Updated: Mar 25
We asked family members on the CureGRIN Facebook page to tell us about their hopes for their loved ones with GRIN Disorder. It turns out our hopes aren’t all that different from those of parents of typically developing children – love, happiness, to live a good life. But even these seemingly simple dreams have much different meanings or levels of what is possible for children with special needs.
When asked about her hopes, Aubrey S.,(GRIN2B Mom), said it perfectly. “My greatest hope seems easy and yet so difficult”, she says. “My hope is for Hunter to be heard and to be seen.” Below, other parents share their greatest hope for their loved ones with GRIN Disorder: We hope for simple things like love, acceptance, being valued, treated with kindness, and respect:
"For Owen to be loved, accepted, and valued for exactly who he is. I wish for him an inclusive community where others see the beauty and joy that he embodies so that he’ll be embraced when I’m not here.” Samantha P. (GRIN1 Mom)
“That Charlotte be treated with the love, care and kindness she deserves”. Gilianne N. (GRIN2B Mom)
“That Kaitlin is truly loved, genuinely included and not just defined by the ways she is so special but valued for them. I wish for dignity and kindness.” Maureen B. (GRIN1 Mom)
“For Tristan’s life to be filled with people who love and respect him and his abilities, whatever they are.” Berni M. (GRIN1 Mom)
“For Kaelin to be able to live a life that makes her happy. I hope seizures do not take over her happiness.” Kelly L. (GRIN2A Mom)
We have extraordinary hopes for mobility and independence, communication, and normal life experiences: Parents of children that cannot protect themselves or communicate, often find themselves hoping for very basic human needs such as the ability to walk, enjoy the playground, and express themselves. Many GRIN Disorder patients are non-verbal these parents have never heard their child call them “mom” or “dad”. This simple but so powerful parent-child connection is something many parents dream of experiencing one day. Salvatore C. hopes one day for her daughter to look her in the eyes and call her “mum”. These parents have big hopes for their children too:
“To walk, talk and do everything that kids his age are doing.” Amanda L. (GRIN2B Mom)
“For Emma to be able to communicate so she can let us know what is bothering her when she not well or when she’s scared.” Carole Q. (GRIN2B Mom)

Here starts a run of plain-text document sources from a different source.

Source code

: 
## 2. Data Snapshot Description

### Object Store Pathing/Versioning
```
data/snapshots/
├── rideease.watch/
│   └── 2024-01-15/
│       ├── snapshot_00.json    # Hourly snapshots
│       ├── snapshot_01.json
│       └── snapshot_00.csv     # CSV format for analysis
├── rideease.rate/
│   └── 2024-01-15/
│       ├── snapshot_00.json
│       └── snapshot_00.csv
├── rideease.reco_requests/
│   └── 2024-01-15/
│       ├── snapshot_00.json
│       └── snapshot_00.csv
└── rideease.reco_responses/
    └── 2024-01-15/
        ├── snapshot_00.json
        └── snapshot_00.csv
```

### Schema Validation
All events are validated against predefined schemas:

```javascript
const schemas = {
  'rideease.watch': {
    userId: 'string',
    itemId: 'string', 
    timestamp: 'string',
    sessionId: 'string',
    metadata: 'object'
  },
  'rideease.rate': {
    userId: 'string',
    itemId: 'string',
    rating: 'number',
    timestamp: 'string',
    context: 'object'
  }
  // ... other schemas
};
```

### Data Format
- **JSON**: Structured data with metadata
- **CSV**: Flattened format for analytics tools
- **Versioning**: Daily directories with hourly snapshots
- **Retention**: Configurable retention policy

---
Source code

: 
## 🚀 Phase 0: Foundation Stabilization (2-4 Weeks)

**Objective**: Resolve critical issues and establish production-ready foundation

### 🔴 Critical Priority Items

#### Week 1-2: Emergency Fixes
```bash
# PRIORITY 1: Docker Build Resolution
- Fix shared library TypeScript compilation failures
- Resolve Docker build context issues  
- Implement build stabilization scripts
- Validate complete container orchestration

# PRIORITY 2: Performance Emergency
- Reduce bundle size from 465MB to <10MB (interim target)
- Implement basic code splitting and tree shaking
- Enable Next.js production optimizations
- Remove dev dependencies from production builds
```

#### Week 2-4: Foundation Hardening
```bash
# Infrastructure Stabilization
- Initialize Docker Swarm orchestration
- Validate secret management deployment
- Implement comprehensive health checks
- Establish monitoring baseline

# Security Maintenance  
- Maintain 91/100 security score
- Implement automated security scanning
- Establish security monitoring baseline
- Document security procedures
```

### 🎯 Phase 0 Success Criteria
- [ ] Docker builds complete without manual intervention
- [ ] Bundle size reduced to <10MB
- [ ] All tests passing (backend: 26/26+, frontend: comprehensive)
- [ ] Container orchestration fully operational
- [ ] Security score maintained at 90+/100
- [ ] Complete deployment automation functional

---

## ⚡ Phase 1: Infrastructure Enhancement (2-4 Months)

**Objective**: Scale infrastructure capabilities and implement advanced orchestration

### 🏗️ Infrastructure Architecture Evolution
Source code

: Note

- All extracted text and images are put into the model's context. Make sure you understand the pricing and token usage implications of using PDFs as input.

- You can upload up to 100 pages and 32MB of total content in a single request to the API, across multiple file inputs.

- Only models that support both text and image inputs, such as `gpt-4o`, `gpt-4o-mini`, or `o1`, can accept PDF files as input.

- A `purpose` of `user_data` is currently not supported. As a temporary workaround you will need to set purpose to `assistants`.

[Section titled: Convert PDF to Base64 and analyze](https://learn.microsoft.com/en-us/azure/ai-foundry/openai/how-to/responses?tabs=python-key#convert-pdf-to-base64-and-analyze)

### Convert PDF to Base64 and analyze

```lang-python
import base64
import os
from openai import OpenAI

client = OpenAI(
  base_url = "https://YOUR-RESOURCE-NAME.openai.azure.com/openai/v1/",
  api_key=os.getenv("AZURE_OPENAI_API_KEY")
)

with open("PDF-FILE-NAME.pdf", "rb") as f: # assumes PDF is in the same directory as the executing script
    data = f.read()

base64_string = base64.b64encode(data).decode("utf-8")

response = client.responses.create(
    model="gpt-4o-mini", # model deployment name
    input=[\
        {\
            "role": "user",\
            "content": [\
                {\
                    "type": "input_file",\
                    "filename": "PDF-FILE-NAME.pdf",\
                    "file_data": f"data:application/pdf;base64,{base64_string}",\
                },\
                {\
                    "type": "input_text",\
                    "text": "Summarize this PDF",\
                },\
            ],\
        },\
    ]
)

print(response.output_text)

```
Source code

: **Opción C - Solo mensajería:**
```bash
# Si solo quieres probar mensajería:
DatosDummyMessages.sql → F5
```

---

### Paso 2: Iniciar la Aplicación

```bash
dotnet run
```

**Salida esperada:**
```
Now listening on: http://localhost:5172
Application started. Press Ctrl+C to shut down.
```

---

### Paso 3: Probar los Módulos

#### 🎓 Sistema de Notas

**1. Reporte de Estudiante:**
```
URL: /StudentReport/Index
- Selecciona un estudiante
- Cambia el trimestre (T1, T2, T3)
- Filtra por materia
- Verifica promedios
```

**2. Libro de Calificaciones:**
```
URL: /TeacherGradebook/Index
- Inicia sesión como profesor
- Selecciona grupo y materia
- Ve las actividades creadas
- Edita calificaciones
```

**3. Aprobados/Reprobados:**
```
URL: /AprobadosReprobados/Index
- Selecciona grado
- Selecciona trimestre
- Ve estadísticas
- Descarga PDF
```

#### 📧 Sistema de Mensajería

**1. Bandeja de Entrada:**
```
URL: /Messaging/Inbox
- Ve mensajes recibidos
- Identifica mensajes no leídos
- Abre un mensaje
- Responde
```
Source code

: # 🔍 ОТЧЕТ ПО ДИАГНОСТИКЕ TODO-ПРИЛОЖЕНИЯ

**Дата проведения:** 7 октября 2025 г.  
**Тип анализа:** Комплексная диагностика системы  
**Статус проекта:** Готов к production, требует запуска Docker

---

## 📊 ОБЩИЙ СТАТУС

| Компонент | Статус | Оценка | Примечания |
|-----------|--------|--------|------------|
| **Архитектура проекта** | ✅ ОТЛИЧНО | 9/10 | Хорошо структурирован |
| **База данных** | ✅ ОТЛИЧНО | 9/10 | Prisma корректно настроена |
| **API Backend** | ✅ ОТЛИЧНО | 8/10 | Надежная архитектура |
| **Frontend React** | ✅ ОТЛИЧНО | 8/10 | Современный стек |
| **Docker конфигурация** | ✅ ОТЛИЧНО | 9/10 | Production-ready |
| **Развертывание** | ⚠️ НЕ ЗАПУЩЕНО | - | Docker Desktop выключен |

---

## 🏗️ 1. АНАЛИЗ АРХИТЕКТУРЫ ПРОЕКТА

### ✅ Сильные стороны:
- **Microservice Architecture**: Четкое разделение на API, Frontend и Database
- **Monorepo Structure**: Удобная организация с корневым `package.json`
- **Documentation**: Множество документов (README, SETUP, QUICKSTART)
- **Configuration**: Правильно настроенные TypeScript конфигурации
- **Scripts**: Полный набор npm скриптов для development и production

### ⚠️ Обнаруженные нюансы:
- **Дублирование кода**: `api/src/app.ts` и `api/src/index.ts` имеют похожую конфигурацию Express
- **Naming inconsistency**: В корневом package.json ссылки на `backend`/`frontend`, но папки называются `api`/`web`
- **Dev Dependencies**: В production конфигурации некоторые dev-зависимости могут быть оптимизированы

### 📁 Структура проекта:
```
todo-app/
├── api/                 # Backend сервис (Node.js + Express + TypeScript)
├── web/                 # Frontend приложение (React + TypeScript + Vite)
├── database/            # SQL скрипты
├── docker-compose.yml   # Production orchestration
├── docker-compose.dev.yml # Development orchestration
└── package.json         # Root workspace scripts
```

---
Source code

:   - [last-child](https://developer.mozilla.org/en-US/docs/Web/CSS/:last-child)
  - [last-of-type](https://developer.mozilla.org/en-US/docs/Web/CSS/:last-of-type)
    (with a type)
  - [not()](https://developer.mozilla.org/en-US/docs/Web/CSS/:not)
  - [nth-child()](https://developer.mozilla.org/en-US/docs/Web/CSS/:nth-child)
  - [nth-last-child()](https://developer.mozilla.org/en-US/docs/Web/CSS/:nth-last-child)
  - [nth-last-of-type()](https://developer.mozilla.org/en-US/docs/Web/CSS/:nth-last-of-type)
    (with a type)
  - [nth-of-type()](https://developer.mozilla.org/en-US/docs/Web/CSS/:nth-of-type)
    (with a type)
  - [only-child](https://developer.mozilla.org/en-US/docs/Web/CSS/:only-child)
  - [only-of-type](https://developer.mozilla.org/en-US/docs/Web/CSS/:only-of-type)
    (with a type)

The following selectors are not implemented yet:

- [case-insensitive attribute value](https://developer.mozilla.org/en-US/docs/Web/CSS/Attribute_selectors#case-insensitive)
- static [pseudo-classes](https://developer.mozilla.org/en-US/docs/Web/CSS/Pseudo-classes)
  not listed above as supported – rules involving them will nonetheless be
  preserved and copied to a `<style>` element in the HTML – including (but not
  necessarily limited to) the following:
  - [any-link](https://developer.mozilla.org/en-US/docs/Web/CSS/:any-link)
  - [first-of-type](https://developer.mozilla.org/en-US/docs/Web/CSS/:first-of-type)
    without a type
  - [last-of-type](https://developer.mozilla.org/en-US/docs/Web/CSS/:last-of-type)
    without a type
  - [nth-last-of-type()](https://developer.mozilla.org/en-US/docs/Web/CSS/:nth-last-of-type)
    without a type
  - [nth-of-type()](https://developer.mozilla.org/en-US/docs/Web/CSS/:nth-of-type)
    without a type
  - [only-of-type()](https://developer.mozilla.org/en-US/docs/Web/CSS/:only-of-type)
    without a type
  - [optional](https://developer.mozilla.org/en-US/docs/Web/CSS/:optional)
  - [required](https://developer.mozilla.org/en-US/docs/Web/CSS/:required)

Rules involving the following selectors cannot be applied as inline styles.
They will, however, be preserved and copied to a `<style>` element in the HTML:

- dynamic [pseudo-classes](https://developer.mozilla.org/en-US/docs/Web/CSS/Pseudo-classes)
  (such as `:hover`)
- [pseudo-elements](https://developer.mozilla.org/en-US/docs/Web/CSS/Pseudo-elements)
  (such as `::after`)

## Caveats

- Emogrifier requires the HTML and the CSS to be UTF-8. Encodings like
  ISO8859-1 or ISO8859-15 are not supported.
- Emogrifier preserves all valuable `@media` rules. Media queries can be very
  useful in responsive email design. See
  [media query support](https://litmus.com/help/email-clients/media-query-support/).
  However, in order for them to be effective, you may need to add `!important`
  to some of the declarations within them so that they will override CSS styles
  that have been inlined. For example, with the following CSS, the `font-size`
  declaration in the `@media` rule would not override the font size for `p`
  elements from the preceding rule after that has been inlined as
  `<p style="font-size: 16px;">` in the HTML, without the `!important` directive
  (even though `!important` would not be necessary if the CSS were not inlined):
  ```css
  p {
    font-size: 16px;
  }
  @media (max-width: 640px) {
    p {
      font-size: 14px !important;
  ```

“How amazing it would be to know what Sage is thinking, feeling and wanting…always have someone advocating for her, even if I am gone.” Jessie M. (GRIN1 Mom)
“Independence. For Adam to be able to get up and walk when he wants, to drink or eat on his own.” Eden B. (GRIN2D Mom)
"That Ben be able to communicate his needs and that he is not in pain.” Laura K. (GRIN2B Mom)
Our Ultimate Hope: A Cure for GRIN Disorder Despite all the missed milestones and conversations about “developmental delays”, I still thought Brett would live a “normal life” one day. My hope turned to grief and sadness when we received his GRIN Disorder diagnosis shortly before his second birthday.
After having time to process and heal, I shifted my goals for Brett to help him develop to his fullest potential. But until this past year, I did not have big expectations of what the ceiling might be for Brett. I now have new hope that a cure for GRIN Disorder is likely. This is because researchers have shown that many GRIN Disorder symptoms are reversable in adult mice. This offers hope even for adults living with the disease.
Federica M. (GRIN2A Mom) wishes that her daughter, Vita, will develop skills that will allow her to have a "normal" life one day. I share this same ultimate hope for Brett and all those living with GRIN Disorder. Until then, we continue to push for the best life possible for our loved ones today, while we raise the bar in our minds of what we imagine for their future.